South of the border, Americans appear to be going through the opposite. The new administration’s business friendly policies sparked an initial wave of economic optimism. That’s turning into jitters as the uncertainty over a multi-country trade war, and eroding economic data rolls in.
“The big dollar has now essentially given back all its post-election gains (although the CAD is still slightly weaker than in early November, and has generally been softer on the crosses since early February),” said Porter.
Loonie Strength May Have Implications For A Panicked BoC
That’s great, but there’s still an elephant in the room—monetary policy. The Bank of Canada (BoC) has been heavily criticized for disregarding its mandate, and acting on internalized fears contrary to hard data. The central bank acknowledged its forecasts have underestimated GDP growth, and inflation—warning the latter will accelerate and will approach its upper tolerance level.
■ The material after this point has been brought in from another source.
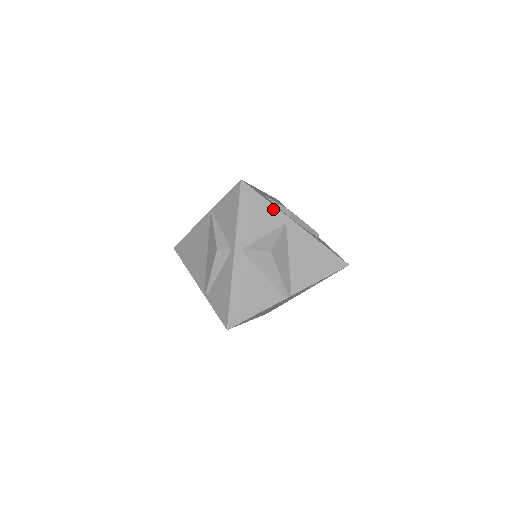
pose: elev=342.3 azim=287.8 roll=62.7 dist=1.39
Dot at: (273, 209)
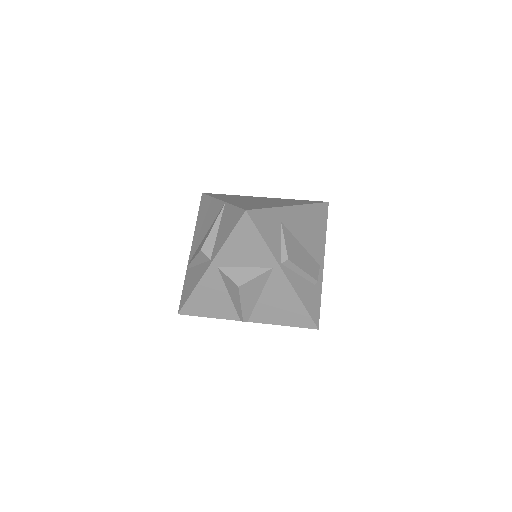
Dot at: (266, 250)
However, it still chose to slash rates and provide further inflation stimulus on fears the trade war would obliterate demand.
“One key point here for BoC policy: The Bank has fretted about the inflationary impact of a trade war on Canada, due to retaliatory tariffs and a weak CAD. Well, the second item is now not a big deal, and the tariffs have (so far) been lighter than anticipated on Canada,” warns Porter.
The implication being the BoC’s latest rate cut boondoggle may require a follow up of tightening. Since tightening doesn’t slow consumption as fast as easing accelerates it, this can require more than simply reversing the decision. In which case, the central bank will have undermined its own progress with a brief bout of panic (once again).